They tend to like me.
I love them and usually say hello or at least indicate the same through body language (unless they're loose and bothering my dog - then they get shooed), so that would be why. I've had animals seem to like me when it's not the norm for them, and I chalk that up to my knowing how to behave around them in a friendly and non-confrontational manner.


----------



## pretyhowtown (May 1, 2010)

It seems to have a lot to do with body language and tone of voice. Animals are so intuitive when it comes to that kind of thing, but the language is fairly easily decoded. I think animals sense when a person has a lack of consideration or awareness of their needs.
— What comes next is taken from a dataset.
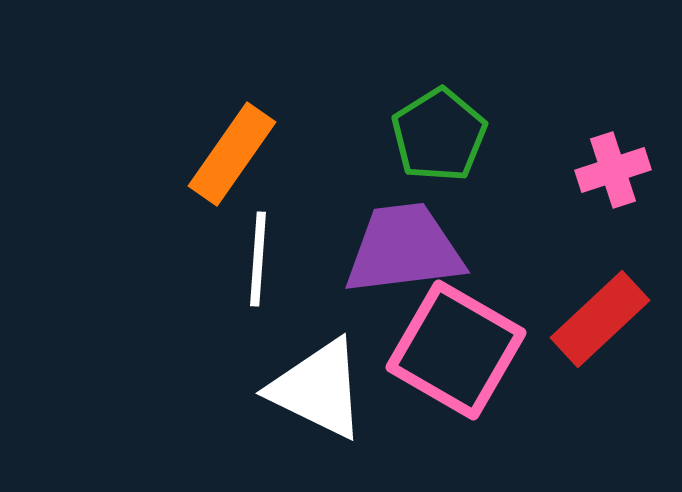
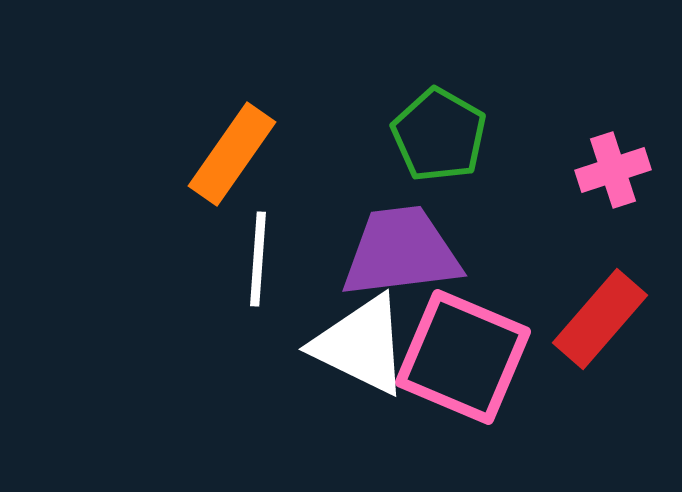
green pentagon: rotated 10 degrees counterclockwise
purple trapezoid: moved 3 px left, 3 px down
red rectangle: rotated 6 degrees counterclockwise
pink square: moved 7 px right, 7 px down; rotated 7 degrees counterclockwise
white triangle: moved 43 px right, 44 px up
I know a family who have two dogs and both are afraid of the husband, though he seems not to realize it...and he's oblivious to their needs in general, I think.


----------



## wisdom (Dec 31, 2008)

That.

I'm a nervous, unpredictable person. Other people's pets don't seem to like me. Usually they seem a bit scared. Once in a while, aggressive. It doesn't help that I like to act weird around cats since I view them as strange, unpredictable, unfeeling creatures.


----------



## Giga Blender (May 22, 2012)

I am exceptional with every animal I encounter, I treat them all with respect until they warm up to me, exactly how I'd want someone to treat me, and it seems to always work for me. Everything from bees (which I am deathly allergic to) to wild bobcats have warmed up to me.


----------



## Mutatio NOmenis (Jun 22, 2009)

Cats love me. Dogs want to kill me. Women romantically dread me.


----------



## Choice (May 19, 2012)

domesticated only: the dogs wanna play tag and the cats either don't mind me or start rubbing on my leg. Everything else I seem to scare away - poor pigeons lol.


----------



## MrShatter (Sep 28, 2010)

Animals like me. Sure they do. Certainly in fact.


----------



## WhatItTakes (May 31, 2012)

No animals HATE me for some reason lol
Except cats so I like them


----------



## Mind Swirl (Sep 7, 2011)

Animals like me generally. Cats seem to love me though I prefer dogs. Even cats that are really shy may come over to me. My friend had a shy cat like that and she was astounded at how the cat came right up to me and was affectionate.


----------



## dejavu (Jun 23, 2010)

Animals tend to like me. Cats are generally drawn to me. Dogs make a beeline for me before anybody else, and that's upsetting because dogs make me nervous.


----------



## themartyparade (Nov 7, 2010)

Most animals like me. It's probably 'cause I like them. In a group of friends, I'm the one most likely to ignore them and whatever's going on in favor of chilling with the cat/dog/insert-animal-here.


----------